Mushayavanhu has said that the ZiG will be backed by a basket of foreign exchange reserves and precious minerals, mainly gold.

At launch, he stated the central bank had 285 million U.S. dollars in reserves: 100 million U.S. dollars cash and 185 million U.S. dollars gold. This backs the local currency, valued at 2.6 trillion Zimbabwean dollars, needing 90 million U.S. dollars in cover from gold and cash.

“The total 285 million U.S. dollars represents more than three times cover for the ZiG currency being issued,” Mushayavanhu said, adding that the central bank commits to maintaining a steady buffer of foreign reserves to ensure full coverage for the currency at all times.

The introductory rate of 13.56 per U.S. dollar caused a notable depreciation of the old Zimbabwean currency, the bond notes, which the central bank permits to circulate until April 26.
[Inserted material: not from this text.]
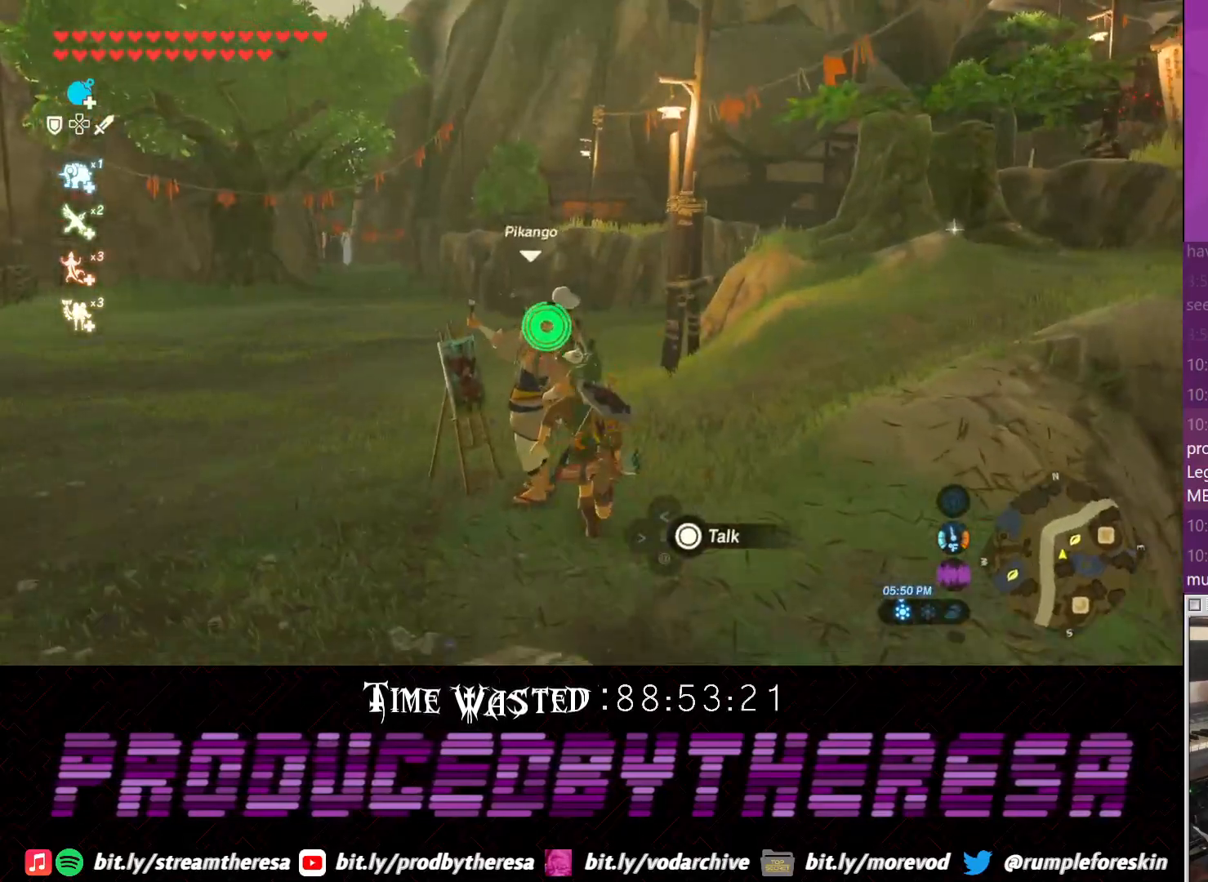
{"buttons": [], "left_stick": "up-right", "right_stick": "center", "events": [[167, "right_stick", "left"], [300, "left_stick", "up-right"], [367, "right_stick", "center"]]}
However, informal traders reject devalued bond notes, impacting change availability. Commuters now pay one U.S. dollar instead of 50 U.S. cents due to the shortage. Commuter operators demand one U.S. dollar for two passengers, as they refuse bond notes.
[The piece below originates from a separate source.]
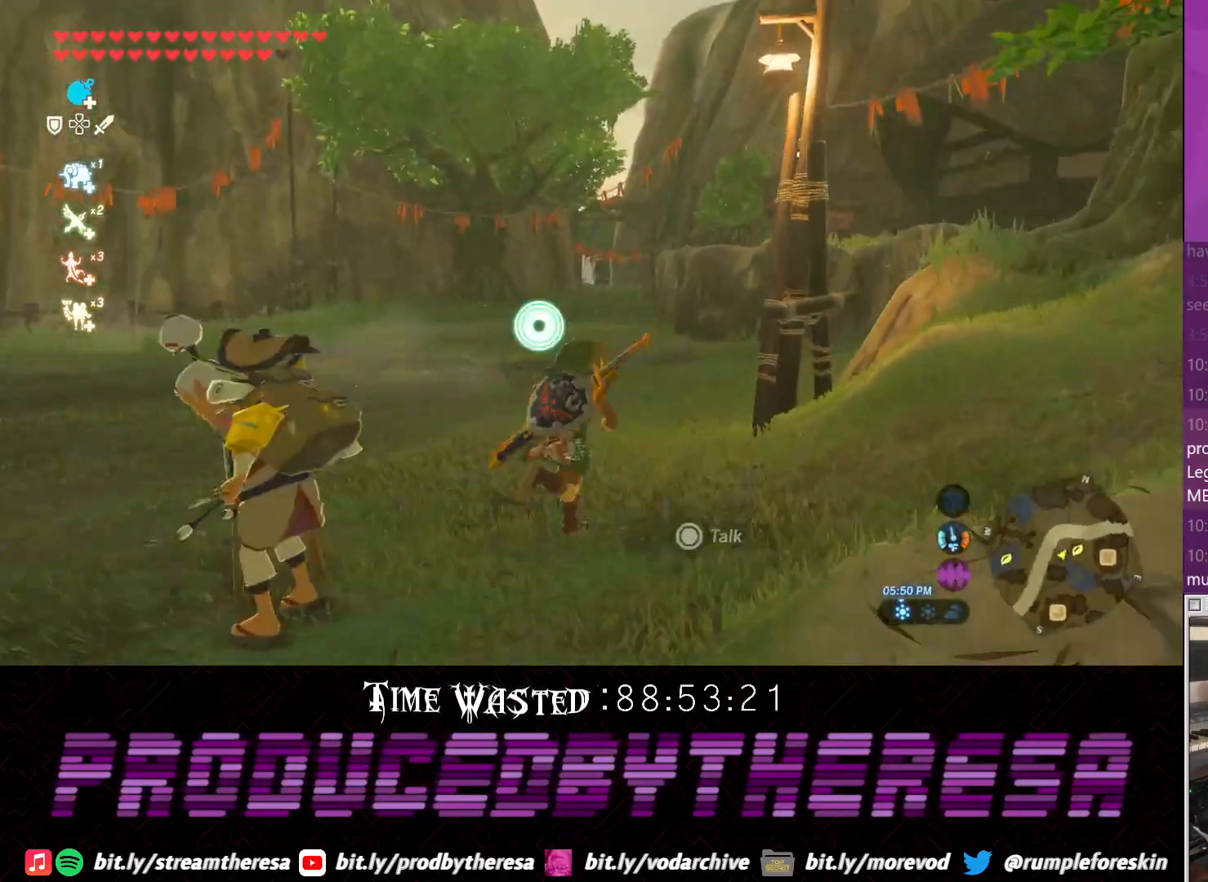
{"buttons": [], "left_stick": "up-right", "right_stick": "right", "events": [[67, "left_stick", "right"], [133, "right_stick", "right"], [500, "left_stick", "up-right"]]}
“It’s not always the case that I find someone to pair with. In most instances, I am paying one U.S. dollar per trip and this means that I am going to fork out much more on transport this month than I had previously budgeted prior to the introduction of the ZiG,” said Takemore Tera, a Harare commuter.
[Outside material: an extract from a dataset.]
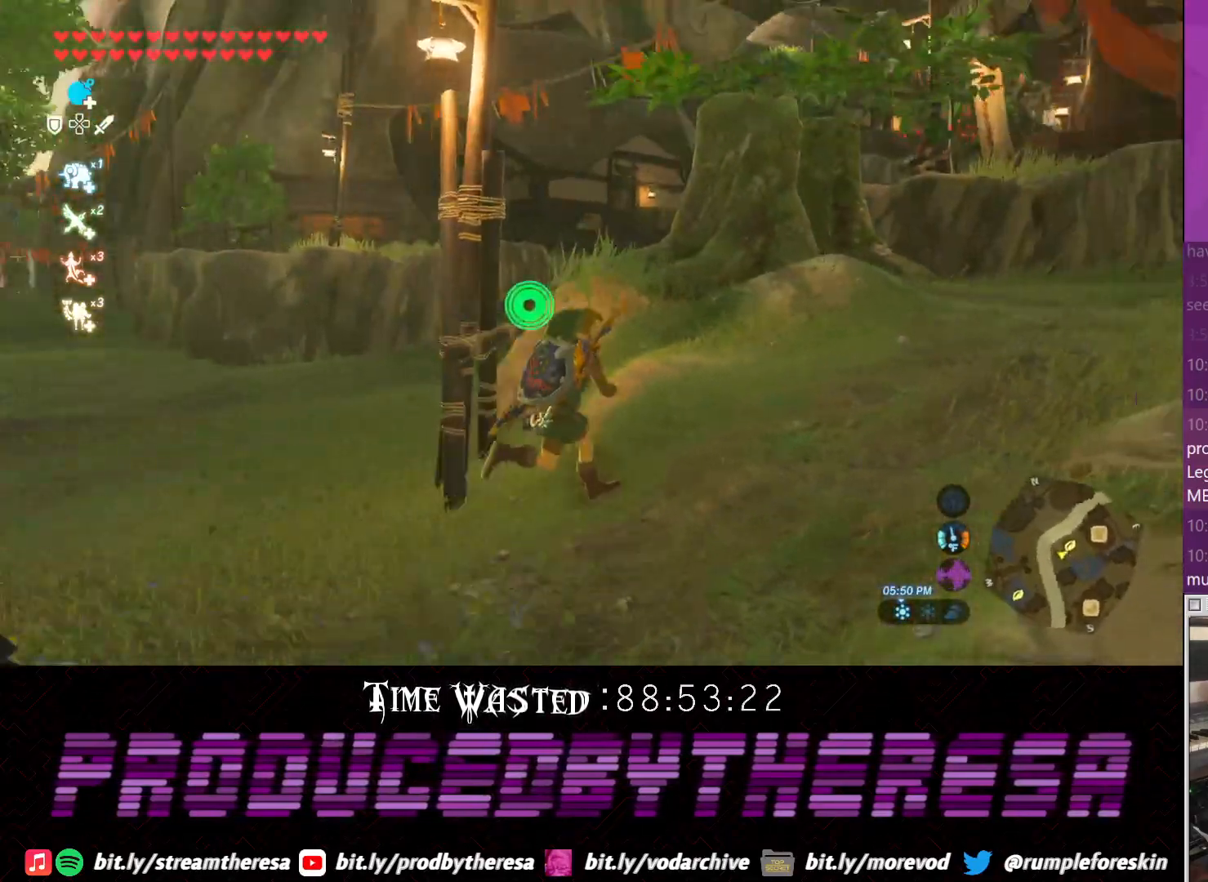
{"buttons": [], "left_stick": "up", "right_stick": "right", "events": [[83, "right_stick", "center"], [167, "CROSS", "down"], [300, "left_stick", "up"], [317, "CROSS", "up"], [500, "right_stick", "right"]]}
Around 80 percent of business transactions in the country are already in U.S. dollars. Mushayavanhu aims for ZiG to bring stability and address the currency crisis.

He pledges to adhere to the central bank’s constitutional mandate, avoiding quasi-fiscal activities to prevent inflation and exchange rate instability. He expressed concerns that the ZiG’s appreciation against the U.S. dollar might lead to deflation, as strengthening currency may deter price hikes.

Since abandoning its local dollar in 2009 for a multi-currency system, Zimbabwe has faced persistent high inflation and currency woes. Many Zimbabweans are indifferent about the ZiG and question its potential success compared to the failed bond notes.

Investment banker Nigel Chanakira, speaking on state radio, believes the new central bank governor deserves a chance to revive the local currency. Success will be measured by whether Mushayavanhu can restore public preference and confidence in ZiG over the U.S. dollar.

“Change is here with the new currency. We must give the new governor a fighting chance,” Chanakira stated, addressing public doubts about the governor’s ability to handle the currency crisis.

He emphasized the need for measures to gradually promote ZiG’s use, aiming for a return to a single currency by 2030.

Mushayavanhu plans to boost demand for ZiG by mandating companies to settle half of their taxes on Quarterly Payment Dates in ZiG. He anticipates increased ZiG demand in the second half of the year as companies pay half of their quarterly taxes in ZiG. This move aims to reduce U.S. dollar usage in the economy from 80 to 70 percent by year-end.

Mushayavanhu expects a U.S. dollar to ZiG ratio of 60:40 next year, and 50:50 the following year, indicating growing acceptance.

Finance Minister Mthuli Ncube plans targeted policy interventions to bolster ZiG usage, including specifying fees and taxes payable in ZiG. He also aims to designate certain services purchasable in ZiG to boost local currency demand.

He said the new currency and the cut in interest rates from 130 percent to 20 percent were part of the broader measures towards the country’s long-term de-dollarization agenda.

Economist Brains Muchemwa is optimistic about the new currency.

“With the right safeguards, curtailing unproductive money supply growth and the government taking a leading role in supporting widespread demand of the new currency, stabilizing the ZiG exchange rate shouldn’t be a big task,” he told Xinhua.

Nyasha Kaseke, another economist, told Xinhua that ZiG may be the panacea to Zimbabwe’s currency crisis if the economy increases its demand for ZiG.

“The government should lead in making sure that fuel is priced in ZiG and is bought using ZiG. Let’s create demand for our ZiG currency for it to have value,” said Kaseke, who is also the director of the Faculty of Business Studies at the University of Zimbabwe.